__TO-DO ITEM__
Turn the lines from the start of the material through the line containing "Pour une immersion complète, proposez aux", both included, into a Markdown table with the columns Row and Line. Number each line, and leave out blank lines.

(INPUT DATA Opens)

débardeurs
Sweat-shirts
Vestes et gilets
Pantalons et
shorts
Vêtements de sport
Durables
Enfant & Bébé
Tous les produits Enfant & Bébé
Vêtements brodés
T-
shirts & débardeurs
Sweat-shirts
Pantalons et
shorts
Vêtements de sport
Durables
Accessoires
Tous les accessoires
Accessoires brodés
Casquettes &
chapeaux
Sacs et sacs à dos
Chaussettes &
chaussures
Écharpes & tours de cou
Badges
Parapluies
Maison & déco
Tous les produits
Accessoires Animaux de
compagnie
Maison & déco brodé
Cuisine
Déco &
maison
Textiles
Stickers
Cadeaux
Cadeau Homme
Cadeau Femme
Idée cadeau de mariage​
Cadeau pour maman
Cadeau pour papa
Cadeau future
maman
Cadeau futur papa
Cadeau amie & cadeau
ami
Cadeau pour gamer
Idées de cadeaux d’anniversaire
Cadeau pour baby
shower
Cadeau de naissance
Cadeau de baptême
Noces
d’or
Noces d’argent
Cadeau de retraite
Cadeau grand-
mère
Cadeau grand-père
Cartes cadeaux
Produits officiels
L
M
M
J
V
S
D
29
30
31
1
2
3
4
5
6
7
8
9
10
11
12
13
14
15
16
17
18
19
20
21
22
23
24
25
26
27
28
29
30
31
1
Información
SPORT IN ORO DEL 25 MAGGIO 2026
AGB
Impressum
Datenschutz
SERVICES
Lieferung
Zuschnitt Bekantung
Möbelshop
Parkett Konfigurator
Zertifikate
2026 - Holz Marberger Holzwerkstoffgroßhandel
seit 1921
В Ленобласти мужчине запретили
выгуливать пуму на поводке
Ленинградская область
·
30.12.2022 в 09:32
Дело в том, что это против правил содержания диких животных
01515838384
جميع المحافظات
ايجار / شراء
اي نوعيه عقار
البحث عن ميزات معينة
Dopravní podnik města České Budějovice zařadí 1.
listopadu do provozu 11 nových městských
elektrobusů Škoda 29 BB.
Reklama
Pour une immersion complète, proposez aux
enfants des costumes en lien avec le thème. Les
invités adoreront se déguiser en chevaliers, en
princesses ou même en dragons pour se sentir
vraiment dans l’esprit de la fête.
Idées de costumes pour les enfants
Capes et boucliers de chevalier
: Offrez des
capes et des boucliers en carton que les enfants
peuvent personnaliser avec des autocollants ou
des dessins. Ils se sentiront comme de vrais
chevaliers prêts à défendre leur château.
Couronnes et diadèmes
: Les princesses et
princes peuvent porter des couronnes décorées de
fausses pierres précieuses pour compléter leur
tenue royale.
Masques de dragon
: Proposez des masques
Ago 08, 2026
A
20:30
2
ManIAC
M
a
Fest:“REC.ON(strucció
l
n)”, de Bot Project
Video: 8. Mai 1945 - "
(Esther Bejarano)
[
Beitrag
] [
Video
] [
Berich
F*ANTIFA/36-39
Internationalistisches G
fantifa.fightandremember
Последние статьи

(INPUT DATA Closes)

__REPLY__
| Row | Line |
|---|---|
| 1 | débardeurs |
| 2 | Sweat-shirts |
| 3 | Vestes et gilets |
| 4 | Pantalons et |
| 5 | shorts |
| 6 | Vêtements de sport |
| 7 | Durables |
| 8 | Enfant & Bébé |
| 9 | Tous les produits Enfant & Bébé |
| 10 | Vêtements brodés |
| 11 | T- |
| 12 | shirts & débardeurs |
| 13 | Sweat-shirts |
| 14 | Pantalons et |
| 15 | shorts |
| 16 | Vêtements de sport |
| 17 | Durables |
| 18 | Accessoires |
| 19 | Tous les accessoires |
| 20 | Accessoires brodés |
| 21 | Casquettes & |
| 22 | chapeaux |
| 23 | Sacs et sacs à dos |
| 24 | Chaussettes & |
| 25 | chaussures |
| 26 | Écharpes & tours de cou |
| 27 | Badges |
| 28 | Parapluies |
| 29 | Maison & déco |
| 30 | Tous les produits |
| 31 | Accessoires Animaux de |
| 32 | compagnie |
| 33 | Maison & déco brodé |
| 34 | Cuisine |
| 35 | Déco & |
| 36 | maison |
| 37 | Textiles |
| 38 | Stickers |
| 39 | Cadeaux |
| 40 | Cadeau Homme |
| 41 | Cadeau Femme |
| 42 | Idée cadeau de mariage​ |
| 43 | Cadeau pour maman |
| 44 | Cadeau pour papa |
| 45 | Cadeau future |
| 46 | maman |
| 47 | Cadeau futur papa |
| 48 | Cadeau amie & cadeau |
| 49 | ami |
| 50 | Cadeau pour gamer |
| 51 | Idées de cadeaux d’anniversaire |
| 52 | Cadeau pour baby |
| 53 | shower |
| 54 | Cadeau de naissance |
| 55 | Cadeau de baptême |
| 56 | Noces |
| 57 | d’or |
| 58 | Noces d’argent |
| 59 | Cadeau de retraite |
| 60 | Cadeau grand- |
| 61 | mère |
| 62 | Cadeau grand-père |
| 63 | Cartes cadeaux |
| 64 | Produits officiels |
| 65 | L |
| 66 | M |
| 67 | M |
| 68 | J |
| 69 | V |
| 70 | S |
| 71 | D |
| 72 | 29 |
| 73 | 30 |
| 74 | 31 |
| 75 | 1 |
| 76 | 2 |
| 77 | 3 |
| 78 | 4 |
| 79 | 5 |
| 80 | 6 |
| 81 | 7 |
| 82 | 8 |
| 83 | 9 |
| 84 | 10 |
| 85 | 11 |
| 86 | 12 |
| 87 | 13 |
| 88 | 14 |
| 89 | 15 |
| 90 | 16 |
| 91 | 17 |
| 92 | 18 |
| 93 | 19 |
| 94 | 20 |
| 95 | 21 |
| 96 | 22 |
| 97 | 23 |
| 98 | 24 |
| 99 | 25 |
| 100 | 26 |
| 101 | 27 |
| 102 | 28 |
| 103 | 29 |
| 104 | 30 |
| 105 | 31 |
| 106 | 1 |
| 107 | Información |
| 108 | SPORT IN ORO DEL 25 MAGGIO 2026 |
| 109 | AGB |
| 110 | Impressum |
| 111 | Datenschutz |
| 112 | SERVICES |
| 113 | Lieferung |
| 114 | Zuschnitt Bekantung |
| 115 | Möbelshop |
| 116 | Parkett Konfigurator |
| 117 | Zertifikate |
| 118 | 2026 - Holz Marberger Holzwerkstoffgroßhandel |
| 119 | seit 1921 |
| 120 | В Ленобласти мужчине запретили |
| 121 | выгуливать пуму на поводке |
| 122 | Ленинградская область |
| 123 | · |
| 124 | 30.12.2022 в 09:32 |
| 125 | Дело в том, что это против правил содержания диких животных |
| 126 | 01515838384 |
| 127 | جميع المحافظات |
| 128 | ايجار / شراء |
| 129 | اي نوعيه عقار |
| 130 | البحث عن ميزات معينة |
| 131 | Dopravní podnik města České Budějovice zařadí 1. |
| 132 | listopadu do provozu 11 nových městských |
| 133 | elektrobusů Škoda 29 BB. |
| 134 | Reklama |
| 135 | Pour une immersion complète, proposez aux |